Daran fehlt es aber, weil die Beklagte weder der englischen noch der französischen Sprache mächtig ist. Da dies unstreitig ist, braucht die Beklagte es auch nicht zu belegen.
Aus der Kommentarstelle ist nicht zu ersehen, daß Sprachunkenntnis ein Verschulden darstellen könne.
Nach allem ist nur ein Zurückgreifen auf allgemeine Erwägungen möglich. Danach ist vor allem zu berücksichtigen, daß sich die Klägerin mit dem Verlangen, daß die Beklagte nunmehr an sie zahle, sich in ein bestehendes Vertragsverhältnis, das zwischen der Beklagten und ihrer Herstellerin bestand, gleichsam hineindrängte. Deshalb mußte sie sich der Sprache bedienen, derer sich die Beklagte im Verkehr mit ihrer Herstellerin bedient hatte. Das war Italienisch. Ferner ist zu bedenken, daß sich die Klägerin mit ihrem Zahlungsverlangen an eine Person wandte, die aus der Sicht der Klägerin im Ausland wohnte. Aus der Sicht der Beklagten war die Klägerin 154 – für diese erkennbar – eine unbekannte Person. Danach war es geboten, daß sich die Klägerin in deutscher Sprache an die Beklagte hätte wenden müssen. Es entspricht auch der Billigkeit, daß derjenige, der von einem anderen eine Leistung verlangt, sich dem anderen gegenüber verständlich macht.

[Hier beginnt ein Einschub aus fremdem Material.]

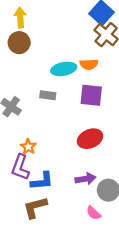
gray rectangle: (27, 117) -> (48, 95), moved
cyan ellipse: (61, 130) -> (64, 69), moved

Dagegen erscheint es als unbillig, jemandem, auch wenn er Kaufmann ist, zuzumuten, ein unerwartet zugesandtes Schriftstück, das in einer fremden Sprache abgefasst ist, auf seine Kosten übersetzen zu lassen.
Welche Erwägung als maßgebend für die Entscheidung des Rechtsstreits anzusehen ist, kann offen bleiben. Denn die Abtretungsanzeigen der Klägerin sind weder in der italienischen noch in der deutschen Sprache verfaßt worden.